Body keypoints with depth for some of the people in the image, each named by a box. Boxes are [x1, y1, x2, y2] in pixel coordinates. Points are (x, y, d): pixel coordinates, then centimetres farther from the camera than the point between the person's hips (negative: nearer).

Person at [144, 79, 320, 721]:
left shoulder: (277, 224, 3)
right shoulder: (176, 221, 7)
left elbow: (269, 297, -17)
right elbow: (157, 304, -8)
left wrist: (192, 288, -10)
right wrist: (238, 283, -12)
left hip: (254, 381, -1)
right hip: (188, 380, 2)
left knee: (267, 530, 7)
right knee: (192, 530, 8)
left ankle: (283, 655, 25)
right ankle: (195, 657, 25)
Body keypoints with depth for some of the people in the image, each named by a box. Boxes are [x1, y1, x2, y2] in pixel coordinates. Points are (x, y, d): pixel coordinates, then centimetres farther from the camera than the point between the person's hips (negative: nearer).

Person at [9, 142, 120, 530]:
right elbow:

==

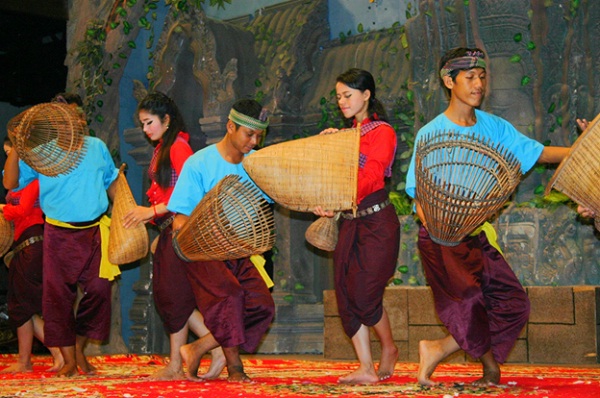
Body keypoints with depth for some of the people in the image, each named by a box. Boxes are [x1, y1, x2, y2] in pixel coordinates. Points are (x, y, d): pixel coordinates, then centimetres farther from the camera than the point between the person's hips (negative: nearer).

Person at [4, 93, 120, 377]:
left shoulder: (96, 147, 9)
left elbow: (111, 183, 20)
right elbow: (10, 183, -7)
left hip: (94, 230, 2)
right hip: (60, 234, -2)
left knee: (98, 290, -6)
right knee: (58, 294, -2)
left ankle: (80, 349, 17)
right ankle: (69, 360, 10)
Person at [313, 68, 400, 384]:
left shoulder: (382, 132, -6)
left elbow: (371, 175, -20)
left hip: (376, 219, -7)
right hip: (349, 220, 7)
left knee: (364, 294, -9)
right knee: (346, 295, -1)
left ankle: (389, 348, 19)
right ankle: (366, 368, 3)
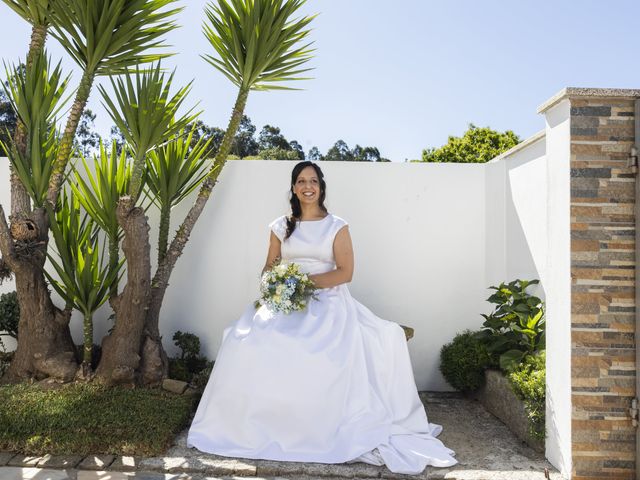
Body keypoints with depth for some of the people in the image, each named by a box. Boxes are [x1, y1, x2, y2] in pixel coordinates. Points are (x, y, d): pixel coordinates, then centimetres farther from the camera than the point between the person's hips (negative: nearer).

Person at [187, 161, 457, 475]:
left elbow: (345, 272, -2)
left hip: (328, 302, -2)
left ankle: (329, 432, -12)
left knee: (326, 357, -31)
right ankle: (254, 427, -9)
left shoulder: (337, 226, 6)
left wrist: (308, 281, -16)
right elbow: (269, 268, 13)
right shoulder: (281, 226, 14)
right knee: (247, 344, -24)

* * *

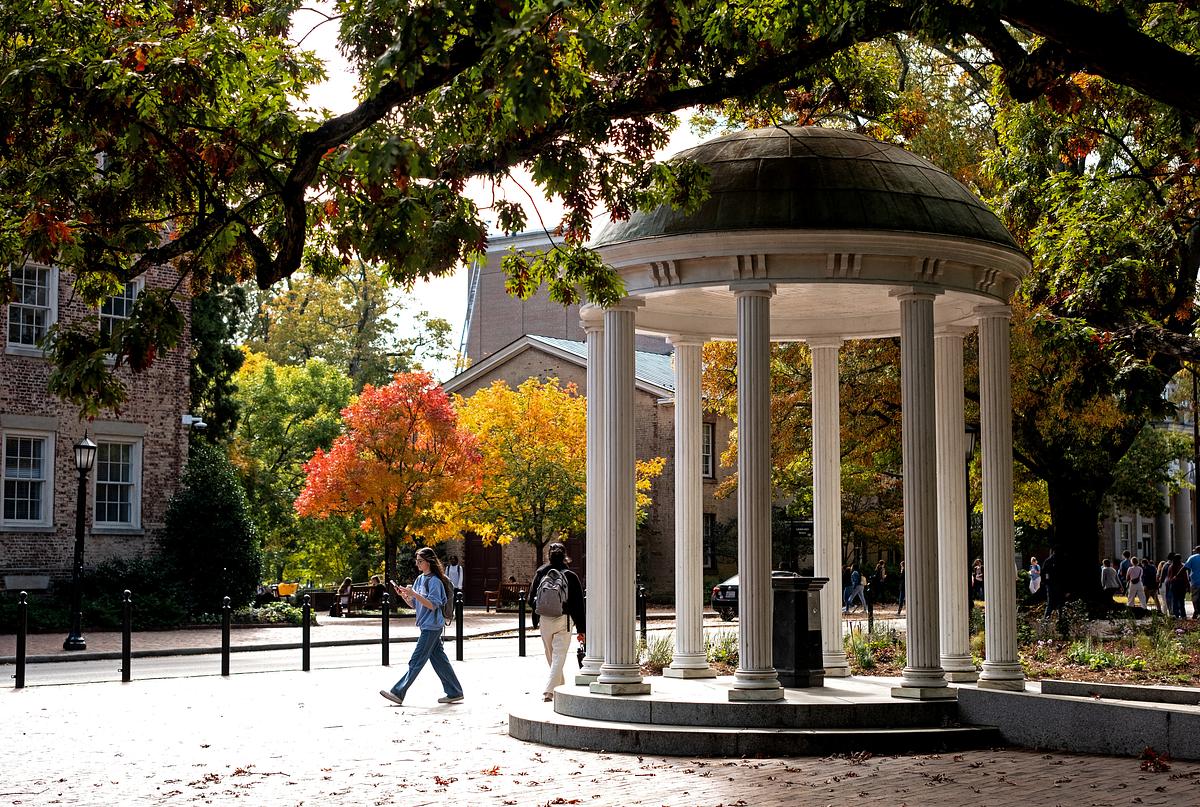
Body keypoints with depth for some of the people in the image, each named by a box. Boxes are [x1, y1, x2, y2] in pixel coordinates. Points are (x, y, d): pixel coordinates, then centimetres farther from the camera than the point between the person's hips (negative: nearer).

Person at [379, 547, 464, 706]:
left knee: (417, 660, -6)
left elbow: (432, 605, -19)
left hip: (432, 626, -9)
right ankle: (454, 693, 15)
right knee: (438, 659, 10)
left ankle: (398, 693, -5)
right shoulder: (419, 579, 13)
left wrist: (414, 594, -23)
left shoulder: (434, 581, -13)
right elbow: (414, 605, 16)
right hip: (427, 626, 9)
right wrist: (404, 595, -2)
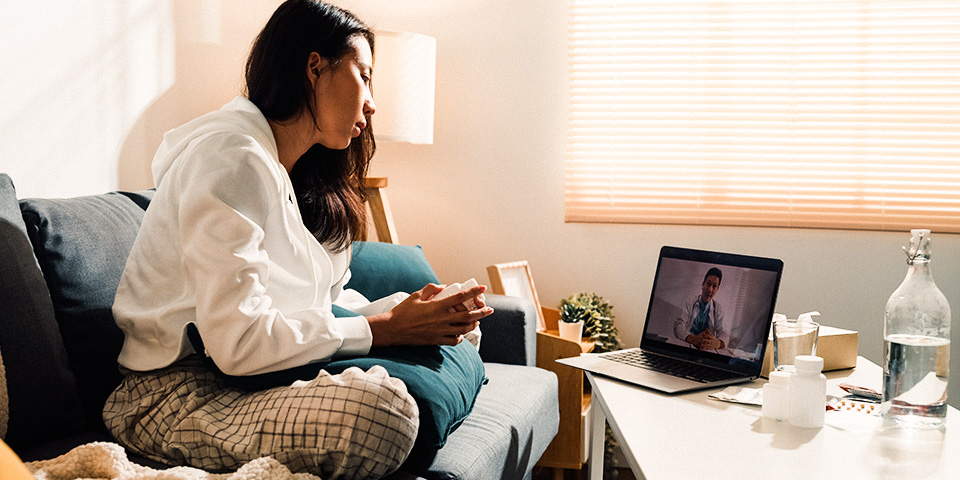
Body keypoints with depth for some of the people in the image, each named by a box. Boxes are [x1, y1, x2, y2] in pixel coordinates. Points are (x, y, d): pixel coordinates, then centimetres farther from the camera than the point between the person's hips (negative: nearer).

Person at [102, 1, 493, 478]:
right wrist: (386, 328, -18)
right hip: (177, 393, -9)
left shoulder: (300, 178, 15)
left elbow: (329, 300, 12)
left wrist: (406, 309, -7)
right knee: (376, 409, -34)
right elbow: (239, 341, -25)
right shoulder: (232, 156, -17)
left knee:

__Problem description__. Rewrite the lines starting at the one that contains "right ankle: (69, 360, 10)" and ending at the one that contains "right ankle: (366, 368, 3)", switching each "hip" to "pelvis" and leaving everything else unchanged.

__Task solution__.
right ankle: (69, 360, 10)
Person at [313, 68, 400, 384]:
left shoulder: (382, 132, -6)
left elbow: (371, 175, -20)
left pelvis: (376, 219, -7)
right pelvis: (349, 220, 7)
left knee: (364, 294, -9)
right knee: (346, 295, -1)
left ankle: (389, 348, 19)
right ankle: (366, 368, 3)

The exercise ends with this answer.